Die 11FREUNDE-Presseschau vom 22.11.2013

Niederlagen machen krank und fett

Niederlagen machen fett. Wilhelmshaven macht die Welle. Simunic macht den Provokateur. Die Nachrichten des Tages in der Presseschau.

imago

Studie zu Ernährungsgewohnheiten von Fans
Niederlagen machen krank und fett
Wenn die eigene Mannschaft verliert, sorgt das meist für schlechte Stimmung. Dabei hat jeder Fan seine ganz eigene Art mit der Enttäuschung umzugehen. Der eine trinkt sich noch am gleichen Tag ins Vergessen, der andere trägt die schlechte Stimmung bis tief in die kommende Woche, um pünktlich zum nächsten Spiel der festen Überzeugung zu sein, diesmal werde alles anders und besser. Dass man sich seinen Verein nicht nur aus Stimmungsgründen besser ganz genau aussuchen sollte, beweist eine Studie aus Frankreich.
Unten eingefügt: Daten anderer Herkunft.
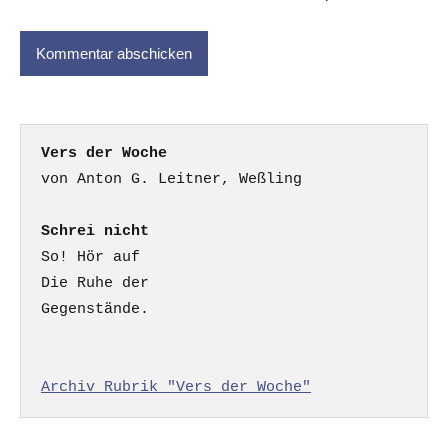
Vers der Woche
Schrei nicht
So! Hör auf

Die Ruhe der

Gegenstände.

Archiv Rubrik "Vers der Woche"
Demnach leiden Fans von Mannschaften, die häufig verlieren, überdurchschnittlich häufig an Diabetes und Fettleibigkeit.
welt.de

SV Wilhelmshaven gegen die Fifa
Veritable Drohkulisse
Oft sind es es die Randfiguren des Fußballs, die für die größten Umwälzungen sorgen. Wie etwa im Fall Jean-Marc Bosmans, dessen Klage auf freie Wahl des Arbeitsplatzes den Transfermarkt für immer veränderte. Eine Auseinandersetzung zwischen dem SV Wilhelmshaven und der Fifa über eine ausstehende Ausbildungsentschädigung könnte nun ähnlich hohe Wellen schlagen, wie die »taz« berichtet.
taz.de

Die Woche bei Twitter und Co.
Messi-Syndrom
Social Media und Fußballer: Eine Traumkombination. Wir haben für Euch die Woche bei Twitter und Co. verfolgt. Diesmal mit dabei: Subotic und die Pillen, Thiago und die Eier, Bendtner und der Weihnachtsmann.
11freunde.de

Anstiftung zur Fremdenfeindlichkeit
Josip Simunic zu Geldstrafe verurteilt
Josip Simunic sagt, er wollte nur der Liebe zu seiner Heimat Ausdruck verleihen. Die kroatische Justiz sagt, Simunic habe zur Fremdenfeindlichkeit angestiftet, indem er nach dem WM-Quali-Spiel gegen Island über die Stadionmikrofone einen umstrittenen Gruß in das Stadionrund schickte.
spiegel.de

NDR-Reportage begleitete drei Talente
Der Traum vom Profi-Fußball
Am Sonntag hat der NDR für die Reportage »Der Traum vom Profi-Fußball« drei aufstrebende Talente begleitet. Während es Wolfsburgs Maximilian Arnold bereits in die Bundesliga geschafft hat, und der 17-jährige Rostocker Max Christiansen sich auf einem guten Weg dorthin befindet, hat Ex-Bayern-Spieler Timo Heinze die Schuhe bereits früh an den Nagel hängen. Die tägliche Fußball-Fernsehzeitung gibt es hier:
bolzen-online.de/tv-guide

Happy Birthday
Zwar gewann Nevio Scala als Spieler des AC Mailand zwei Mal den Europapokal und wurde italienischer Meister, bekannt ist er dennoch eher als Trainer. Gleich bei seiner zweiten Station, dem AC Parma, blieb er sieben Jahre lang und gewann mit dem Verein UEFA-Cup, italienischen Pokal und den Pokal der Pokalsieger. Das war für den BVB Grund genug, Scala 1997 nach nur einem Jahr vom AC Perugia loszueisen. Im Ruhrgebiet wurde er Nachfolger des großen Ottmar Hitzfeld, konnte aber trotz Weltpokalsieg die Erwartungen in der Bundesliga nicht erfüllen. Nach Platz zehn wurde die Zusammenarbeit nach nur einer Spielzeit beendet. Es folgten mehr oder minder erfolgreiche Engagements in der Türkei, Ukraine und Russland. Inzwischen ist Scala Fußball-Experte beim italienischen Fernsehen. Heute wird er 66 Jahre alt.